Choose based on the model's purpose:

firmware bring-up: larger quantum may be fine
interrupt-latency exploration: smaller quantum
bus-performance exploration: validate against a more detailed model
cycle-level questions: temporal decoupling may be the wrong abstraction

Interrupts and Synchronization

Interrupts are the classic trap. If a CPU model runs far ahead locally, it may observe interrupts late unless the platform uses synchronization points carefully. Temporal decoupling is a controlled lie for speed. It is useful when the lie does not invalidate the engineering question.

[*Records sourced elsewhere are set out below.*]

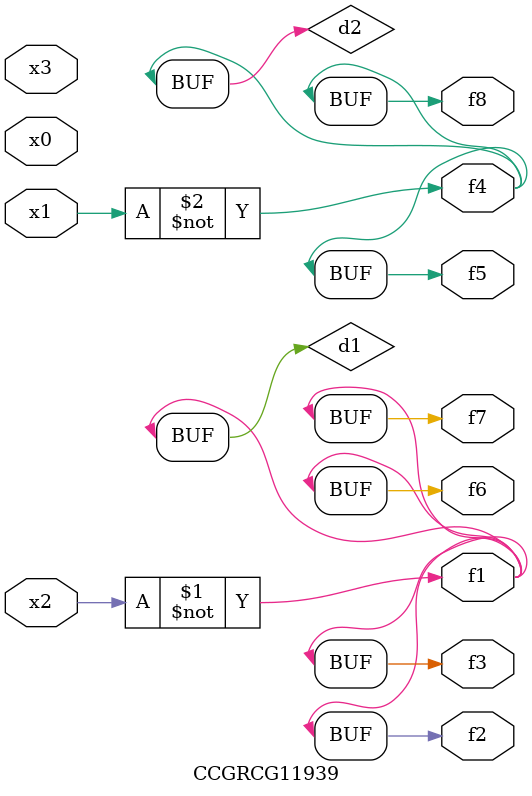
<source format=v>
module CCGRCG11939(
	input x0, x1, x2, x3,
	output f1, f2, f3, f4, f5, f6, f7, f8
);

	wire d1, d2;

	xnor (d1, x2);
	not (d2, x1);
	assign f1 = d1;
	assign f2 = d1;
	assign f3 = d1;
	assign f4 = d2;
	assign f5 = d2;
	assign f6 = d1;
	assign f7 = d1;
	assign f8 = d2;
endmodule

</source>
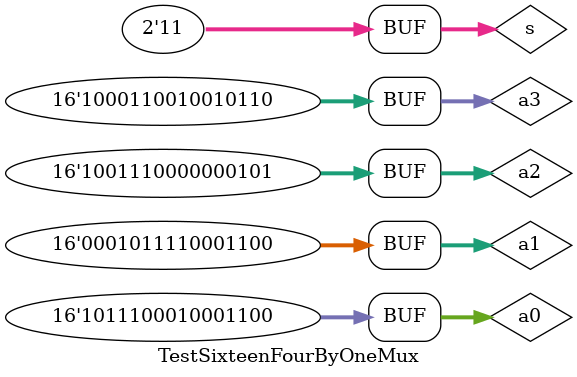
<source format=v>

module TestSixteenFourByOneMux;
	reg [15:0] a3, a2, a1, a0;
	reg [1:0] s;
	wire [15:0] d;
	SixteenFourByOneMux tester(
		.a3(a3),
		.a2(a2),
		.a1(a1),
		.a0(a0),
		.s(s), .d(d)
	);
	initial
		begin
			$monitor("%d	a3 = %b, a2 = %b, a1 = %b, a0 = %b, s = %b, d = %b", $time, a3, a2, a1, a0, s, d);

			#20
			a3 = 16'b0000001000101011;
			a2 = 16'b1101011011111001;
			a1 = 16'b1111010110011001;
			a0 = 16'b1101001101010101;
			s = 2'b00;

			#20
			a3 = 16'b1011100000100010;
			a2 = 16'b0100010101101111;
			a1 = 16'b1011000101001011;
			a0 = 16'b1011011111110000;
			s = 2'b01;

			#20
			a3 = 16'b0010010111110000;
			a2 = 16'b1000000100100101;
			a1 = 16'b1111110000100000;
			a0 = 16'b1111101011010001;
			s = 2'b10;

			#20
			a3 = 16'b1000110010010110;
			a2 = 16'b1001110000000101;
			a1 = 16'b0001011110001100;
			a0 = 16'b1011100010001100;
			s = 2'b11;

		end
endmodule
</source>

Under the Hood: `tlm_quantumkeeper` and Local Time

To minimize context switching, TLM initiators use a tlm_quantumkeeper. Instead of calling wait(delay) (which halts the coroutine and returns control to the sc_simcontext), the initiator accumulates the delay in a local variable m_local_time. The quantum keeper checks if m_local_time has exceeded the globally configured m_global_quantum (src/tlm_core/tlm_2/tlm_quantum/tlm_global_quantum.cpp). Only when the local time exceeds this threshold does the keeper call wait(m_local_time), synchronizing the thread with the main SystemC scheduler. This temporal decoupling can speed up instruction set simulators (ISS) by 10x-100x.